Elsewhere, police in Philadelphia and Columbia, South Carolina, reportedly used facial recognition to identify and arrest people who participated in the protests this summer following the killing of George Floyd. Civil rights organizations say the risk of being identified and targeted can have a chilling effect on people’s ability to protest legally.
Meanwhile, more colleges are adopting facial recognition systems, for security, as public health measures against Covid-19 and to monitor remote exams, according to Fight for the Future, a digital rights advocacy group.
In Miami, university police may have manually analyzed camera footage of the protest or used social media to find protesters. But before the September 4 protest, the university police chief admitted that he had cameras that could recognize faces.
In 2019, the Orlando Sentinel appointed the university police department as a user of the Face Analysis Comparison & Examination System (FACES), a database of 33 million photos. The images in FACES come from the driver’s license and law enforcement photos. UMPD was also listed as a user in a 2016 Pinellas County, Fla., Sheriff’s Office PowerPoint 2016, which manages the FACES database.

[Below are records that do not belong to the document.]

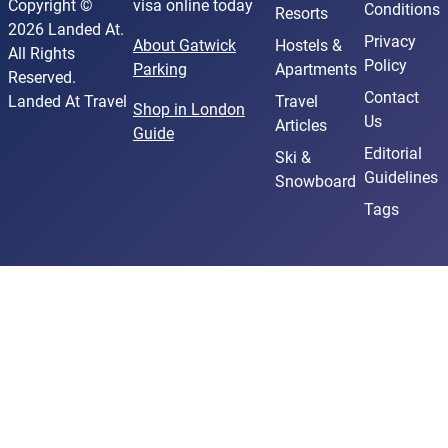
Copyright ©
visa online today
Conditions
Resorts
2026 Landed At.
Privacy
About Gatwick
Hostels &
All Rights
Policy
Parking
Apartments
Reserved.
Contact
Landed At Travel
Travel
Shop in London
Us
Articles
Guide
Editorial
Ski &
Guidelines
Snowboard
Tags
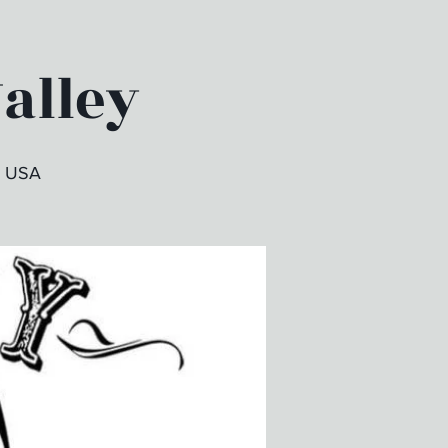
Valley
, USA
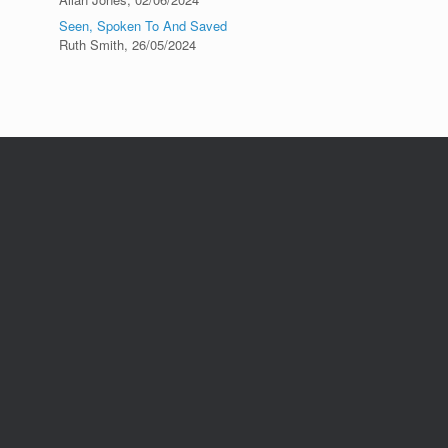
Seen, Spoken To And Saved
Ruth Smith
,
26/05/2024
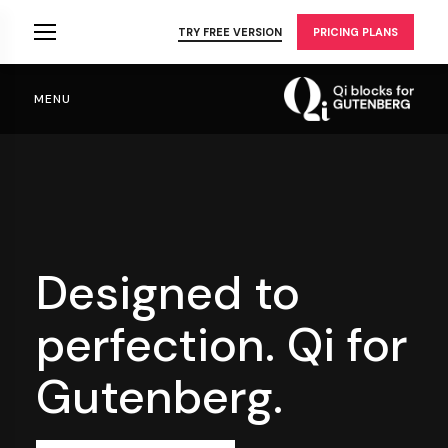
Skip
to
TRY FREE VERSION
PRICING PLANS
the
content
MENU
Designed to
perfection.
Qi for
Gutenberg.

As recently as October 15, UMPD chief David Rivero’s resume included references to cameras enabled with “motion detection, facial recognition, object detection and more,” according to Fight for the Future. Rivero told al Miami hurricane, the student newspaper, that the terms were “misleading”. Within a day, the terms were no longer on his published resume, which still refers to a university system with more than 1,000 cameras “and with video analytics”.
Rivero told al hurricane like the UMPD and the Florida Department of Law Enforcement use video surveillance. “Let’s say our camera system catches someone stealing your laptop and we have a pretty face of that person, I can send that facial shot to FDLE and they’ll try to match it with someone who got arrested and it looks like that photo,” He called Rivero.